• [WRITTEN EXERCISE]: Set out the lines of all the entries below as one numbered list, skipping any blank lines.

━━━ MATERIAL TO PROCESS

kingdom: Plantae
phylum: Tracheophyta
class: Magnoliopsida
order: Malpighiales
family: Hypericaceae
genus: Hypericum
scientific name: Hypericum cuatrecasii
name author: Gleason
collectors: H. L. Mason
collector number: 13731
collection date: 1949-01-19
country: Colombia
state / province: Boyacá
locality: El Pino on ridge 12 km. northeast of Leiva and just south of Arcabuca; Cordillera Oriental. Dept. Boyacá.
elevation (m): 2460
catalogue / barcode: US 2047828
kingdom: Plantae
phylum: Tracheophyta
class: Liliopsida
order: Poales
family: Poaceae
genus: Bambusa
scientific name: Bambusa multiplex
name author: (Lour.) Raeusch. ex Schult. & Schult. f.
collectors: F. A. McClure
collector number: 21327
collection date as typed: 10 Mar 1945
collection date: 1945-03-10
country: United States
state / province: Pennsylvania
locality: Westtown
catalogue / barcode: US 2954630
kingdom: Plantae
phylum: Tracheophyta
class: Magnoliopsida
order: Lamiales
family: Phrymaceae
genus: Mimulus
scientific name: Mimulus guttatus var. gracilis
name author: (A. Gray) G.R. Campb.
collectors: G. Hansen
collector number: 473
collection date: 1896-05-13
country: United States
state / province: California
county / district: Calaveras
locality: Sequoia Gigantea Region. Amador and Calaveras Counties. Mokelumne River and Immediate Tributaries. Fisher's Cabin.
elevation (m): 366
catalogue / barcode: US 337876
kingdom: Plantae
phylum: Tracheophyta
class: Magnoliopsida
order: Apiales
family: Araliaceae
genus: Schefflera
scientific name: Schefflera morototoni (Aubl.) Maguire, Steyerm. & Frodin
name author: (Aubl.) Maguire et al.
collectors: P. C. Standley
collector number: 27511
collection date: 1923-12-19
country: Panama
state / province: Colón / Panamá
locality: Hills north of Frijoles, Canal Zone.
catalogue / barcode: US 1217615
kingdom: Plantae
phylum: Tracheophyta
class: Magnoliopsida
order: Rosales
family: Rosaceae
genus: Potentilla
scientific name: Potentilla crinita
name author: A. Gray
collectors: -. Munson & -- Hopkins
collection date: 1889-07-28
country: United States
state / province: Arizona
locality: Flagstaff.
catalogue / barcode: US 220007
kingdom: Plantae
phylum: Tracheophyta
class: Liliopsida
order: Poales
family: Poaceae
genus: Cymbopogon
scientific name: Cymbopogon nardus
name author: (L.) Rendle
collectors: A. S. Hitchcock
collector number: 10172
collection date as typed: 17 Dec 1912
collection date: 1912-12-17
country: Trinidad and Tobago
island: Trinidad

━━━━━━

• [PROBLEM SOLUTION]:
1. kingdom: Plantae
2. phylum: Tracheophyta
3. class: Magnoliopsida
4. order: Malpighiales
5. family: Hypericaceae
6. genus: Hypericum
7. scientific name: Hypericum cuatrecasii
8. name author: Gleason
9. collectors: H. L. Mason
10. collector number: 13731
11. collection date: 1949-01-19
12. country: Colombia
13. state / province: Boyacá
14. locality: El Pino on ridge 12 km. northeast of Leiva and just south of Arcabuca; Cordillera Oriental. Dept. Boyacá.
15. elevation (m): 2460
16. catalogue / barcode: US 2047828
17. kingdom: Plantae
18. phylum: Tracheophyta
19. class: Liliopsida
20. order: Poales
21. family: Poaceae
22. genus: Bambusa
23. scientific name: Bambusa multiplex
24. name author: (Lour.) Raeusch. ex Schult. & Schult. f.
25. collectors: F. A. McClure
26. collector number: 21327
27. collection date as typed: 10 Mar 1945
28. collection date: 1945-03-10
29. country: United States
30. state / province: Pennsylvania
31. locality: Westtown
32. catalogue / barcode: US 2954630
33. kingdom: Plantae
34. phylum: Tracheophyta
35. class: Magnoliopsida
36. order: Lamiales
37. family: Phrymaceae
38. genus: Mimulus
39. scientific name: Mimulus guttatus var. gracilis
40. name author: (A. Gray) G.R. Campb.
41. collectors: G. Hansen
42. collector number: 473
43. collection date: 1896-05-13
44. country: United States
45. state / province: California
46. county / district: Calaveras
47. locality: Sequoia Gigantea Region. Amador and Calaveras Counties. Mokelumne River and Immediate Tributaries. Fisher's Cabin.
48. elevation (m): 366
49. catalogue / barcode: US 337876
50. kingdom: Plantae
51. phylum: Tracheophyta
52. class: Magnoliopsida
53. order: Apiales
54. family: Araliaceae
55. genus: Schefflera
56. scientific name: Schefflera morototoni (Aubl.) Maguire, Steyerm. & Frodin
57. name author: (Aubl.) Maguire et al.
58. collectors: P. C. Standley
59. collector number: 27511
60. collection date: 1923-12-19
61. country: Panama
62. state / province: Colón / Panamá
63. locality: Hills north of Frijoles, Canal Zone.
64. catalogue / barcode: US 1217615
65. kingdom: Plantae
66. phylum: Tracheophyta
67. class: Magnoliopsida
68. order: Rosales
69. family: Rosaceae
70. genus: Potentilla
71. scientific name: Potentilla crinita
72. name author: A. Gray
73. collectors: -. Munson & -- Hopkins
74. collection date: 1889-07-28
75. country: United States
76. state / province: Arizona
77. locality: Flagstaff.
78. catalogue / barcode: US 220007
79. kingdom: Plantae
80. phylum: Tracheophyta
81. class: Liliopsida
82. order: Poales
83. family: Poaceae
84. genus: Cymbopogon
85. scientific name: Cymbopogon nardus
86. name author: (L.) Rendle
87. collectors: A. S. Hitchcock
88. collector number: 10172
89. collection date as typed: 17 Dec 1912
90. collection date: 1912-12-17
91. country: Trinidad and Tobago
92. island: Trinidad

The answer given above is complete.